Sen. Charles Schumer, a New York Democrat who helped draft the bill, said it would “change our policy so that the people who are needed to help our economy grow can come into this country, and at the same time we will note that when families are divided the humane thing to do is bring those families back together.
Republican critics made no claim they can defeat the bill in committee and concentrated instead on casting doubt on assertions that it will secure the U.S.-Mexican border before it allows immigrants illegally in the United States to take their first steps toward legal status.
“The triggers in the bill that kick off legalization are weak,” said Sen. Charles Grassley of Iowa, referring to a series of requirements that must be met before unauthorized immigrants can apply for legal status. “No one can dispute that this bill is legalization first, enforcement later.”
He said the last extensive overhaul of immigration in 1986 had also claimed it would end illegal immigration. “We thought we were so certain … and we screwed up,” he said of those who voted for the bill 37 years ago, himself among them.

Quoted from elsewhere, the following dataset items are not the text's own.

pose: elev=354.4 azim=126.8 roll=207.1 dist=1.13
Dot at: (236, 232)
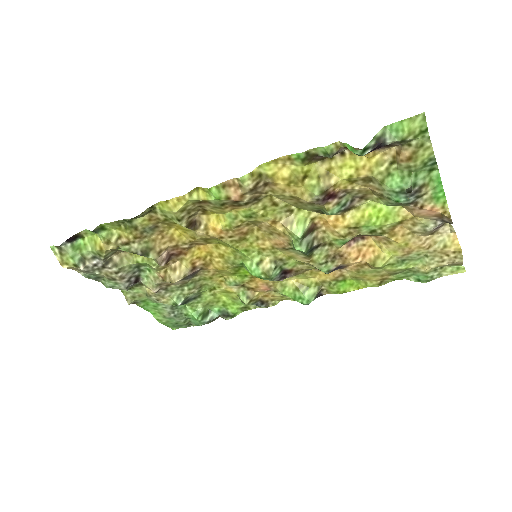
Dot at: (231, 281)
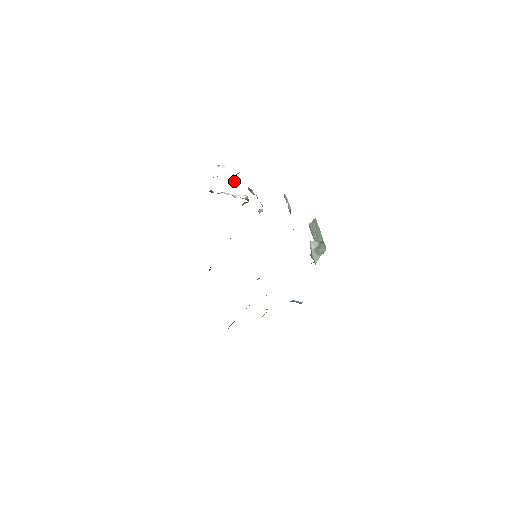
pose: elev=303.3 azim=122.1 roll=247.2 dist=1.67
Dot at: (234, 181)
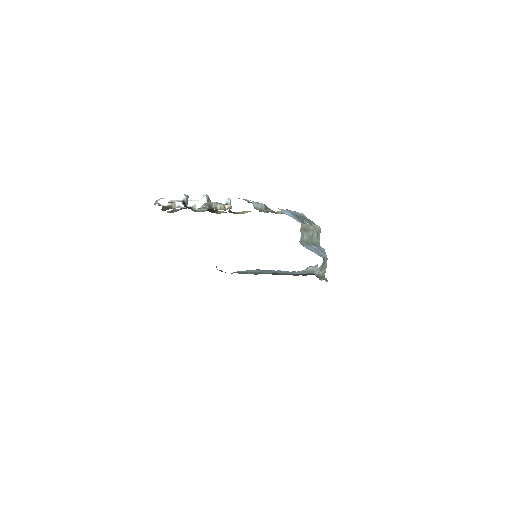
Dot at: (186, 202)
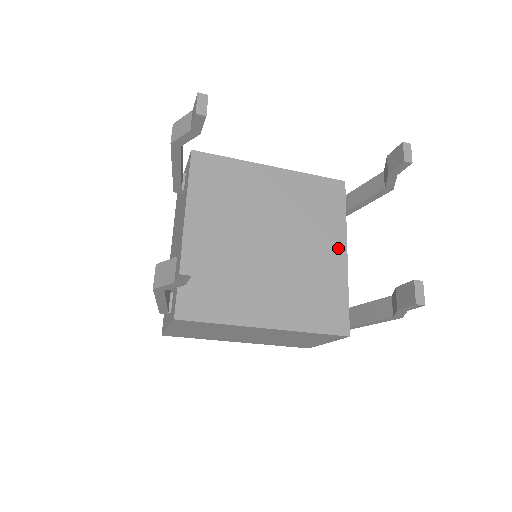
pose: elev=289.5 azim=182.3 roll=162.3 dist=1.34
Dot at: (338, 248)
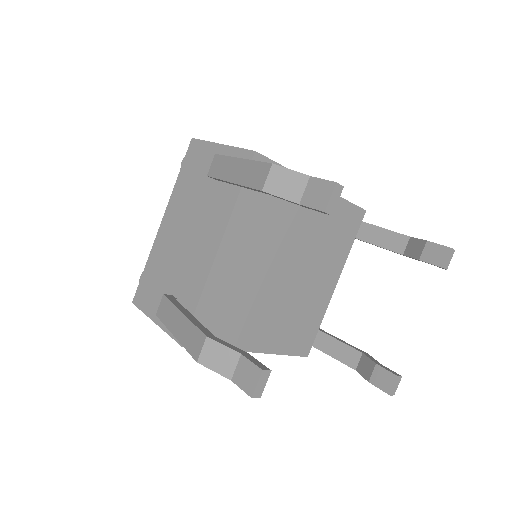
Dot at: (333, 279)
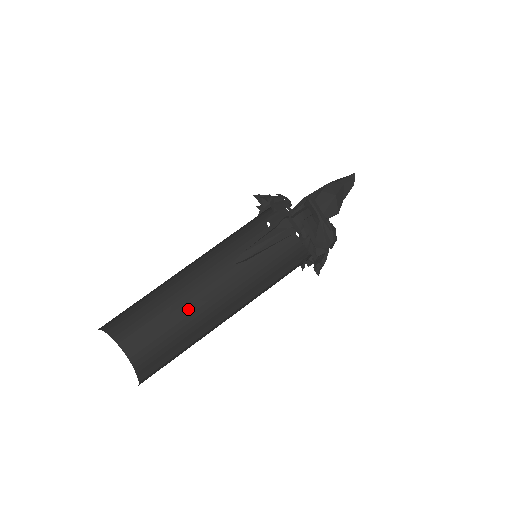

The first challenge came on Grassley’s proposal to require six months to elapse between the time the southern border is secured and immigrants may begin seeking legal status, a step Schumer said would “delay, probably forever, any legalization” for immigrants now living in the country without authorization.
The second was advanced by Sen. Mike Lee, R-Utah, and sought to require that both houses of Congress vote to declare the border secure before the citizenship process could begin. Under the legislation as drafted, the secretary of Homeland Security has the authority to make that declaration.
Sen. Ted Cruz, R-Texas, later tried to require that the number of U.S. border patrol agents be tripled on the U.S.-Mexico border and the amount of equipment stationed there be quadrupled before any immigrant could apply for a change in legal status.
Hatch, who had supported the two earlier GOP proposals, opposed the Cruz plan.